• Laura

Stormy Skye (Week 14-15 recap, Dec 31, 3018 and Jan 7, 2019)

We drove long Loch Ness on our way to Skye! Bonus sightseeing.

We have chosen our destinations on this trip in a lot of different ways. Rome to start because I had the teaching gig at the American University there. Emilia-Romagna to follow because we wanted to keep practicing our Italian and we love to eat (the Fat episode of Salt Fat Acid Heat was what ultimately tipped the scales in its favor), Genoa for the relatively mild climate in early December and more food. We chose Amsterdam because it seemed to be very kid-friendly in winter, Belgium for the Christmas spirit, Paris at an invitation for Christmas lunch with family friends. When we totaled all this up we reached 88 days of travel.

This, it turns out is very significant. As Americans traveling with American passports, we get 90 days out of every 180 in the Schengen visa zone on our tourist visas - which is to say, just by showing our passports and without any extra paperwork or reason for being in the region. The Schengen zone matches mostly up with the EU, though not entirely. The UK, Ireland, and a few other EU countries (Croatia, Albania…) are excluded. Actually when we first envisioned this year abroad, we discussed an itinerary that would have gotten us deported. Not ideal. So after Christmas we new we had to leave Schengen, stat.

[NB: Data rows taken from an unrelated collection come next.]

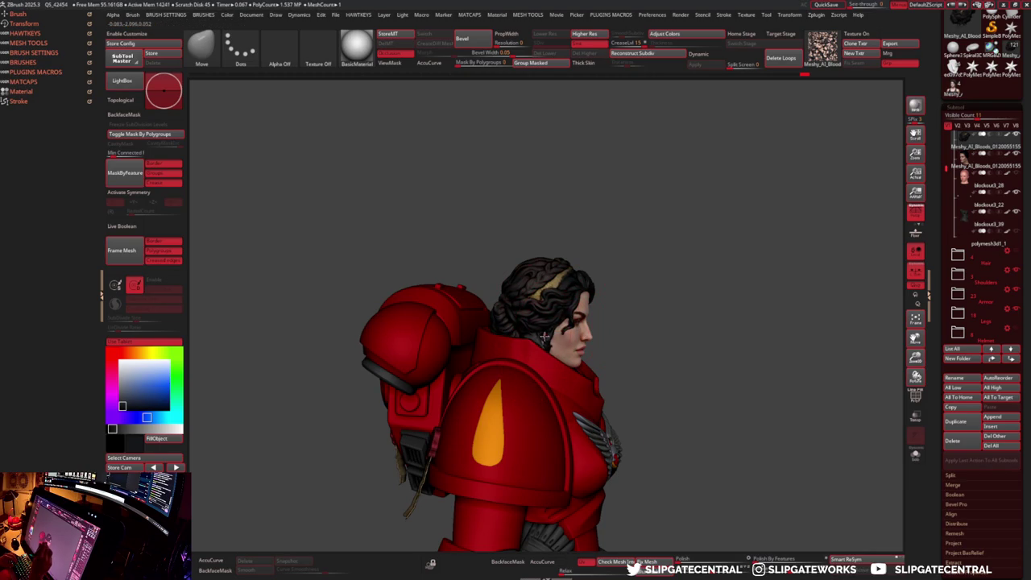
mouse_move(550, 330)
mouse_down()
mouse_move(594, 319)
mouse_move(603, 330)
mouse_up()
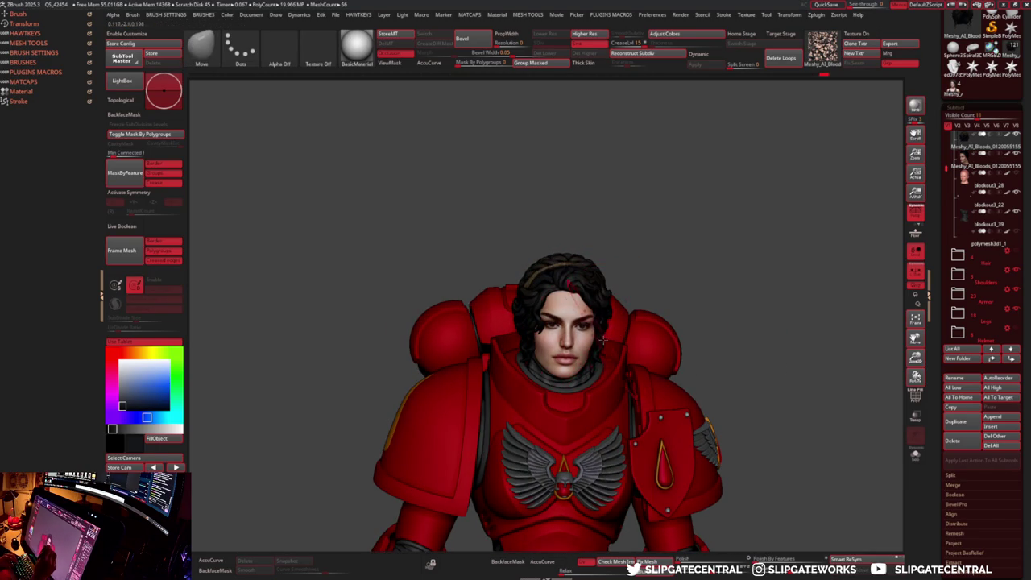
alt+click(596, 321)
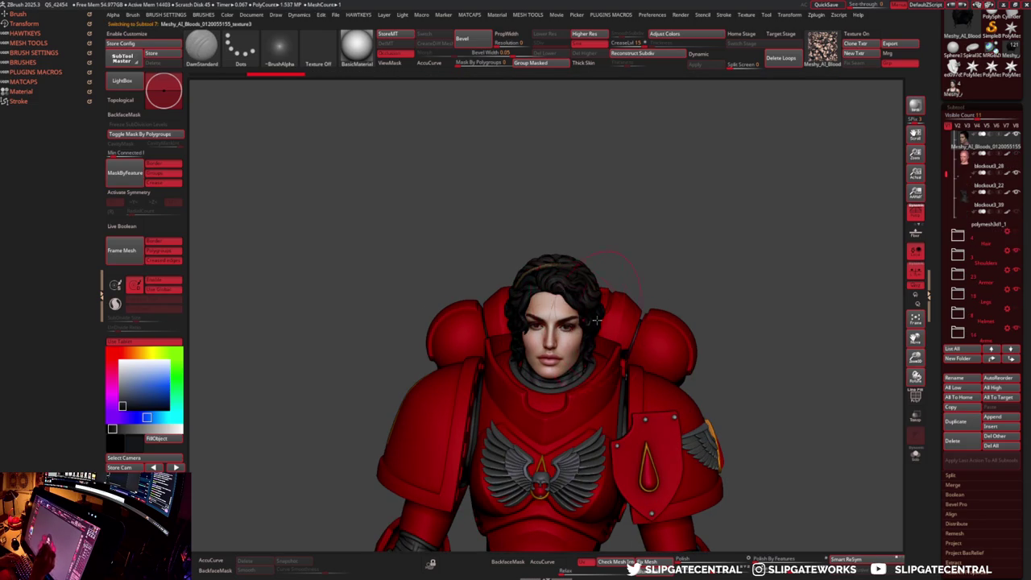
key(shift)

Luckily we got a great invitation from my college roommate Alisha and her family to come join them at their country home in Skye, Scotland for New Year’s and to stay as long as we wished afterwards. While it seemed strange to head north, north, north for the winter, good friends, a dramatic landscape, and a Schengen respite sealed the deal.

Which is how we ended up on the sleeper train from London to Inverness three days after Christmas. (And two days after Willa got norovirus and one day after I got it from her throwing up on me on the Eurostar from Paris to London. Mike had it just before Christmas. I think I need a separate post about illness abroad…)

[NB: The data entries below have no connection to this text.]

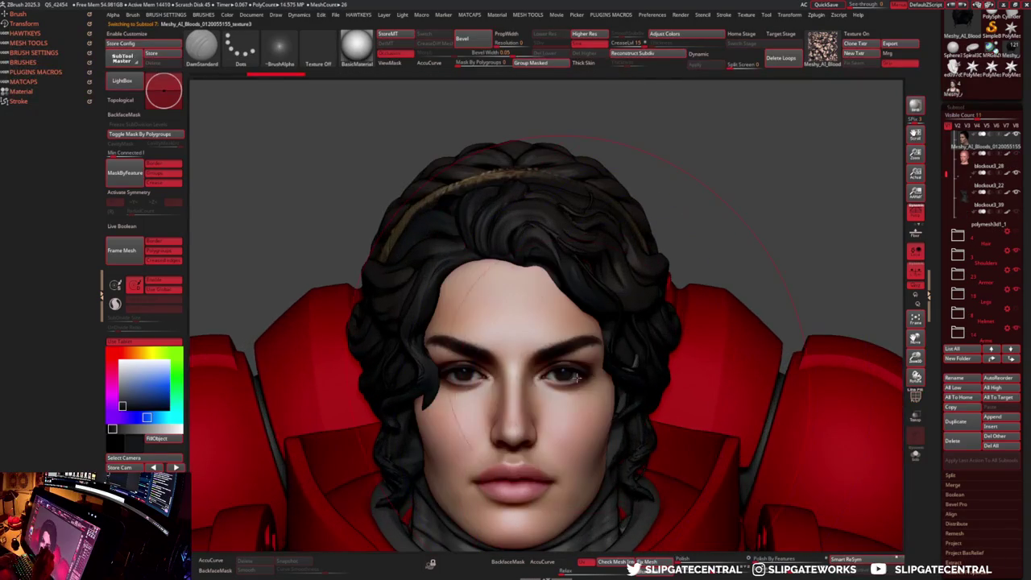
- Pick the Move brush, zoom in on the eyes, and set Dynamic Brush Scale to 0.1
key(b)
key(m)
key(v)
drag(580, 373, 577, 362)
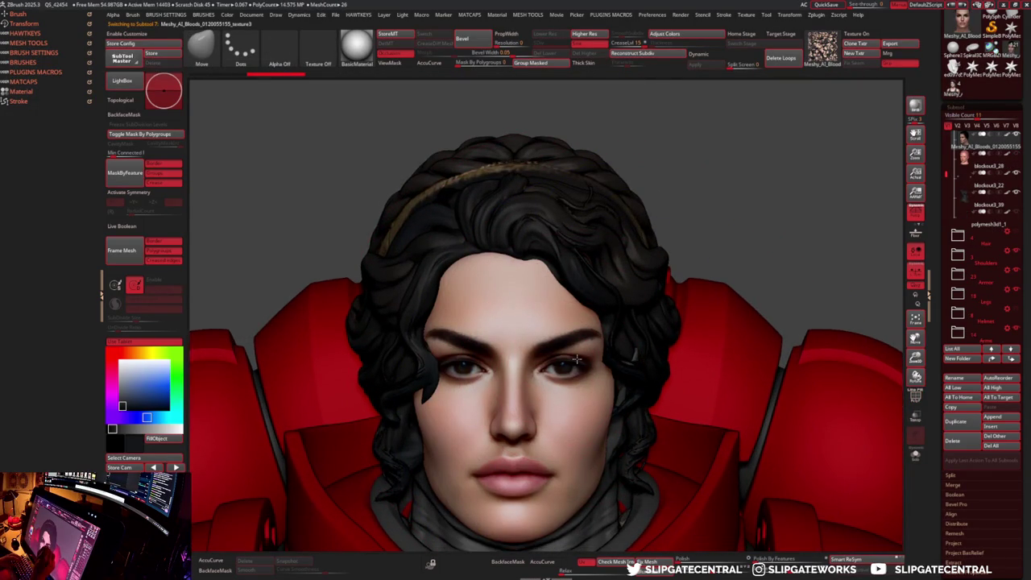
ctrl+right_drag(578, 362, 564, 358)
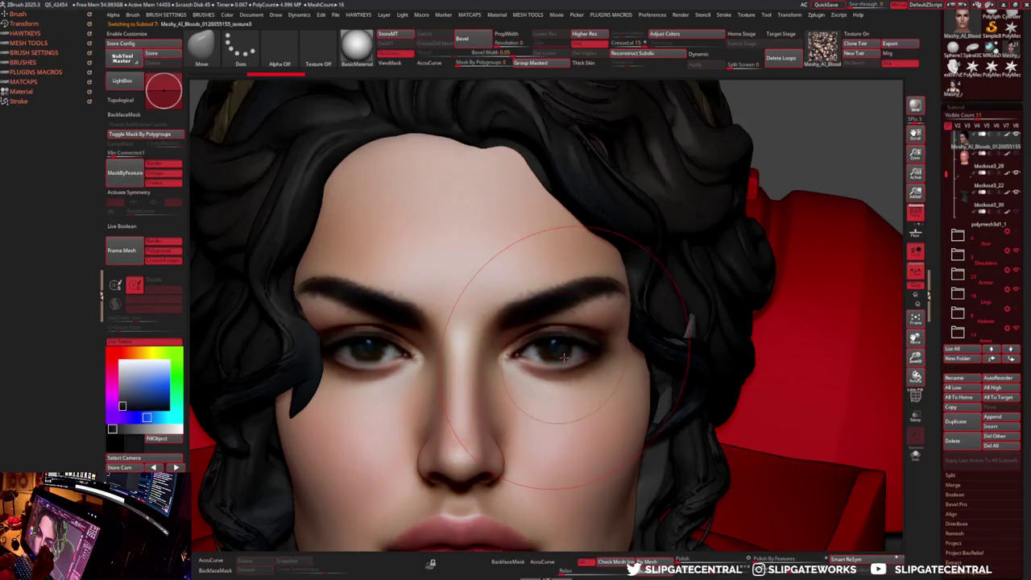
alt+click(566, 359)
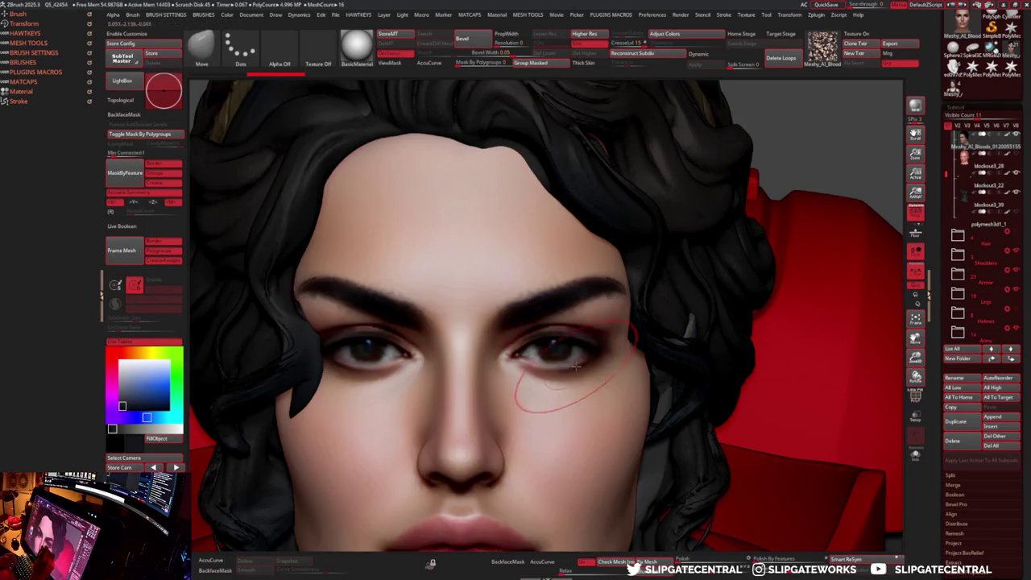
right_click(529, 358)
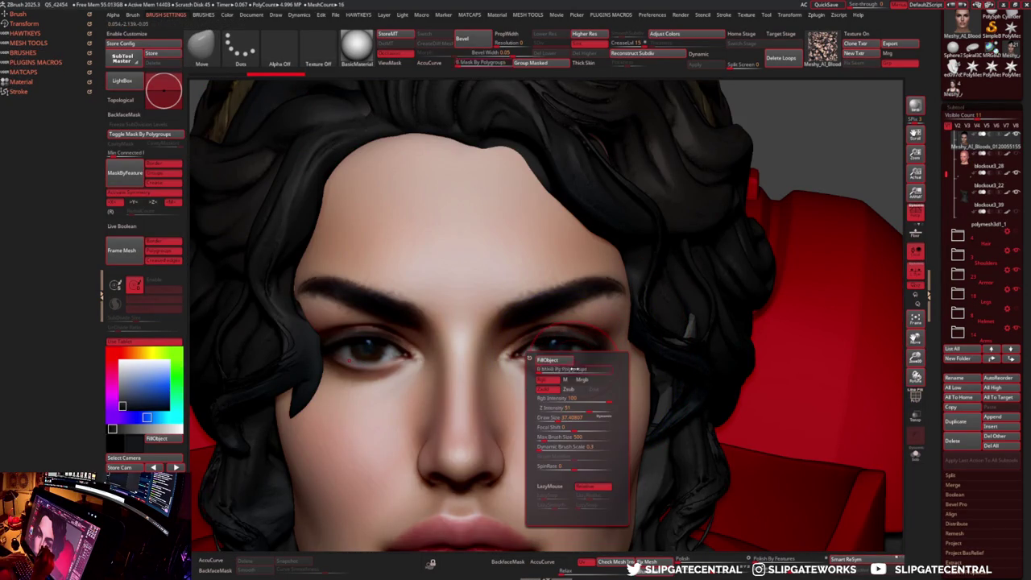
click(592, 446)
text(0.1)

We look terrible because we feel terrible, but we're still so happy to be in Skye

Arriving in Skye was amazing. I was thrilled to be off the sleeper train, though it actually went fine -- no Norovirus induced vomiting, no blow outs, we slept most of the ride -- and we arrived on a windy, clear day so we could see the mountains and the lochs and the endless grazing sheep on our drive to Skye. It was sort of shockingly beautiful, particularly after having spent most of the past few months in cities (with a few days in the Italian countryside being the exception, but that’s more rolling hills and vineyards).

Alisha’s house is the exact open, modern, giant windowed look Mike and I tend to love with the added bonus of being really comfy to hang around in. Alisha and Carlos cooked and their seven year old twins vied to “babysit” WP, who spent much of her time trying to hug the dog. I was utterly exhausted from being sick and we were all a bit run down from our last travel sprint and it felt like we arrived at a must needed respite at exactly the right time.

Homemade Cuban feast!!

New Year’s Eve itself was equally perfect. Delicious food, gin and tonics and red wine, two desserts, and it was all at home (with their Scottish neighbors and their two kids over) so when I couldn’t keep my eyes open anymore I was 10 feet from bed.

A few days later our hosts left and left us to our own devices at the house. I will admit that I ended up sinking into a bit of a malaise. The island’s beauty remained, but WP was rebelling against the car seat and the carrier, which made hikes and thus outdoor time an ordeal. She was cranky from being sick (what I got over in 24-48h took her a full week) and from her playmates leaving. The cafe walkable from us was closed for a week.

Not all hikes were disasters, but the ones that were are not pictured

And while I didn’t mind the short days from a sort of philosophical standpoint (use the dark mornings to sleep in, use the dark in the early evening for an early cocktail hour -- very restful all around), in retrospect I think I did suffer from some sunlight withdrawal. Even when it wasn’t raining it was often clouded over. I remember distinctly two days when the sun broke through the clouds and streamed unimpeded into the living room. I stood up off the couch and stood by the window with my eyes closed exclaiming “The sun! It’s the sun!” until a few minutes later it was gone again, not to return for several days.

I can be prone to brooding and outright depression, and Mike pointed out that my last Instagram post, after days of almost no sun, was melancholy at best. I can’t say I’ll ever doubt the existence of seasonal affective disorder again.

So by the time it was time to leave Skye behind, I was ready. I think we’ll be back (we’ve been told we’re re-invited!) but I think we’ll wait until summer.

Maybe next trip she'll be walking the trails herself?